## YOUR GOAL
Lines before the one containing "pinky dip: (95, 138)" are not wanted; restate the rest below word for word, through the last line, but drop any pictures.

[Images with pose keypoints]
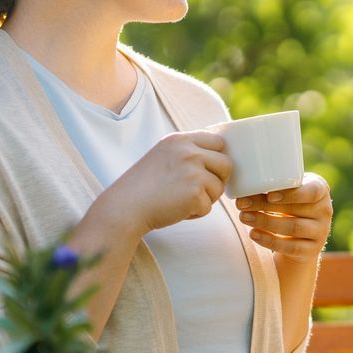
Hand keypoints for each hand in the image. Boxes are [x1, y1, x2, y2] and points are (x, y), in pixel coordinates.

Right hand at [104, 131, 231, 234]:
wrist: (125, 207)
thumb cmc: (144, 186)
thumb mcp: (164, 155)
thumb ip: (188, 151)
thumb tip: (220, 156)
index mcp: (180, 140)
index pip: (218, 142)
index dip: (217, 159)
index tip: (207, 171)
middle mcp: (189, 152)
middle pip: (227, 164)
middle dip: (217, 180)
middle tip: (199, 190)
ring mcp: (193, 172)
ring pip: (219, 187)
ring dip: (206, 198)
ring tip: (182, 200)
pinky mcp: (195, 193)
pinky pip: (209, 206)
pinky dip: (196, 212)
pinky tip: (177, 210)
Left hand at [235, 173, 331, 262]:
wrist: (301, 235)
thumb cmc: (290, 204)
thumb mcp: (289, 192)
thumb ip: (276, 184)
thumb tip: (242, 182)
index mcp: (320, 189)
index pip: (312, 191)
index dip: (291, 194)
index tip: (269, 195)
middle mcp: (325, 210)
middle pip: (295, 209)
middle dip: (265, 206)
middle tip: (242, 204)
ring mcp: (321, 231)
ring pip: (293, 228)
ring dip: (265, 222)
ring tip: (244, 217)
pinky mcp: (312, 250)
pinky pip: (290, 247)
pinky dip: (269, 240)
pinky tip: (253, 233)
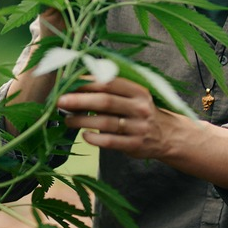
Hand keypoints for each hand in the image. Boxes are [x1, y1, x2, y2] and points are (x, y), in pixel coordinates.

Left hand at [57, 76, 183, 159]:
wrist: (167, 135)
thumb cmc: (140, 111)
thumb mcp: (133, 95)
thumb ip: (112, 89)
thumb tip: (77, 83)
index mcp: (137, 90)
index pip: (109, 82)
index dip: (87, 82)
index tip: (68, 83)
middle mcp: (139, 107)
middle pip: (105, 101)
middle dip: (79, 100)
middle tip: (60, 101)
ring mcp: (138, 127)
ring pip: (105, 122)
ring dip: (82, 121)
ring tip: (67, 120)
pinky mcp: (135, 145)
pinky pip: (110, 142)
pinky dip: (95, 138)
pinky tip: (84, 135)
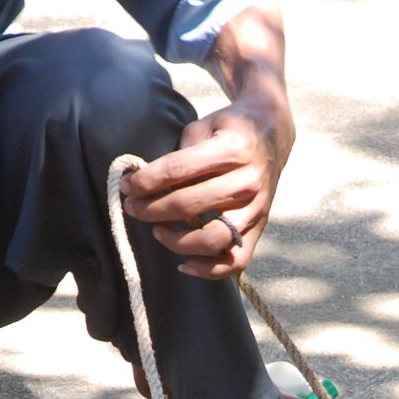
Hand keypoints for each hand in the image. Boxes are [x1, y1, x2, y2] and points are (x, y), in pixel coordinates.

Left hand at [118, 96, 292, 278]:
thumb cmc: (228, 130)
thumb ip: (179, 157)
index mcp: (232, 149)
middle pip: (189, 206)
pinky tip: (185, 265)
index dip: (146, 181)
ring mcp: (257, 208)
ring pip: (211, 239)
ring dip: (176, 241)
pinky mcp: (260, 227)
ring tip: (157, 231)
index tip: (126, 186)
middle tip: (132, 208)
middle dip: (151, 210)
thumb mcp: (202, 127)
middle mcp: (248, 181)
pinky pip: (236, 261)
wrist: (272, 133)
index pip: (178, 169)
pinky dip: (209, 271)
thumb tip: (143, 186)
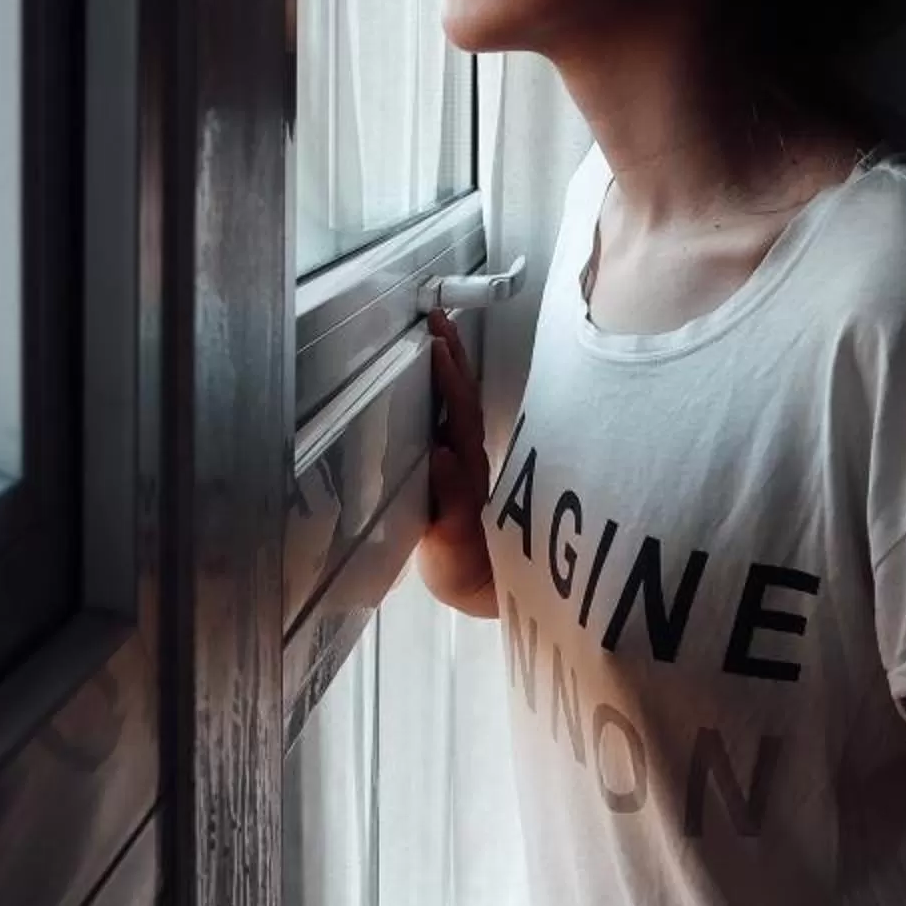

## REPLY TO THE TASK
pinky dip: (95, 138)
pinky tip: (84, 135)
Hand keypoints for each hand in the image. Boxes are [x1, y1, x2, y2] and points are (x, y), in pixel coordinates.

Left hand at [118, 96, 292, 278]:
thumb cmc: (228, 130)
thumb ip: (179, 157)
index mcp: (232, 149)
middle pip: (189, 206)
pinky tip: (185, 265)
index dip: (146, 181)
ring mcp: (257, 208)
ring pip: (211, 239)
ring dip: (176, 241)
pinky mcp: (260, 227)
ring tip: (157, 231)
index tip: (126, 186)
middle tip: (132, 208)
middle dip: (151, 210)
thumb mcp: (202, 127)
middle mcp: (248, 181)
pinky pip: (236, 261)
wrist: (272, 133)
index pip: (178, 169)
pinky dip: (209, 271)
thumb tip: (143, 186)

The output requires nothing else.